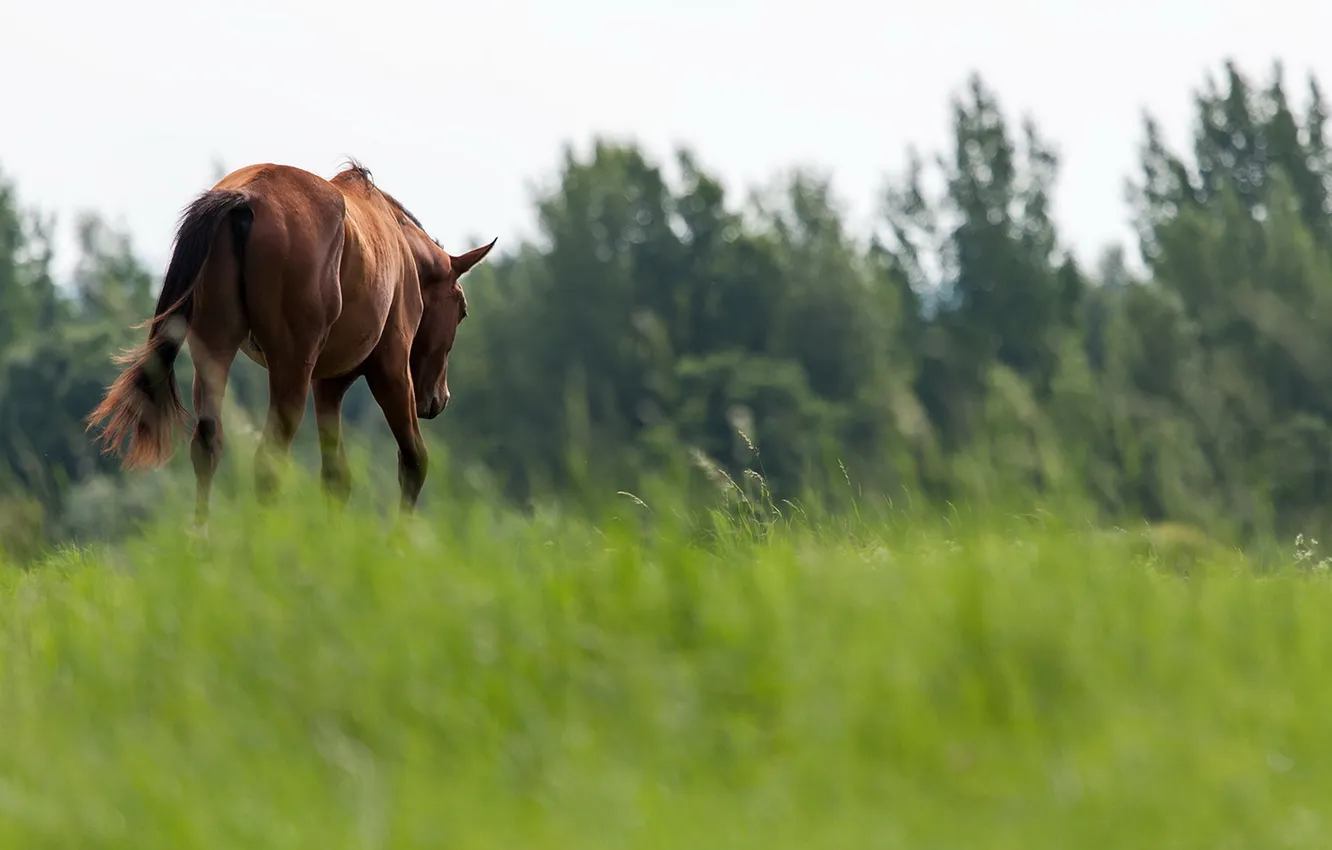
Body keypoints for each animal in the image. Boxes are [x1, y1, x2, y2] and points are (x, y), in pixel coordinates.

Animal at [85, 156, 498, 522]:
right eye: (462, 310)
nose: (439, 399)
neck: (399, 246)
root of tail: (247, 198)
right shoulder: (391, 371)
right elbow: (413, 460)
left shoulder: (328, 385)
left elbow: (336, 477)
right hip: (291, 370)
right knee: (268, 461)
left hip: (216, 350)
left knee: (207, 443)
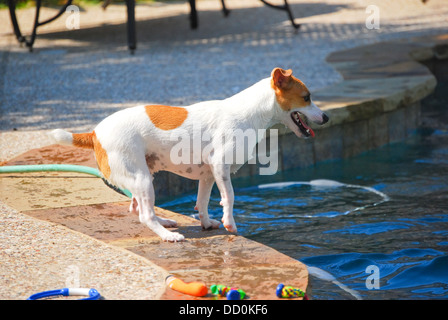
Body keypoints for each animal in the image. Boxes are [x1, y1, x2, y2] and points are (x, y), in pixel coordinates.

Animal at [52, 69, 328, 241]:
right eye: (307, 98)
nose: (326, 117)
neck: (249, 112)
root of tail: (94, 133)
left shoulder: (207, 175)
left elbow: (202, 202)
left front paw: (206, 224)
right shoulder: (220, 168)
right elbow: (229, 197)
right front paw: (229, 223)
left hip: (143, 176)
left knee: (137, 208)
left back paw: (165, 223)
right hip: (142, 178)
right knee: (144, 215)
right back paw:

◆ ASSIGNMENT ◆
Show every line above in which the word "right" occurs.

◆ SOLUTION FOR THIS PROBLEM ◆
right eye: (462, 310)
right shoulder: (391, 371)
right elbow: (413, 460)
right hip: (291, 370)
right knee: (268, 461)
right eye: (307, 98)
right shoulder: (220, 168)
right elbow: (229, 197)
right front paw: (229, 223)
right hip: (142, 178)
right knee: (144, 215)
right back paw:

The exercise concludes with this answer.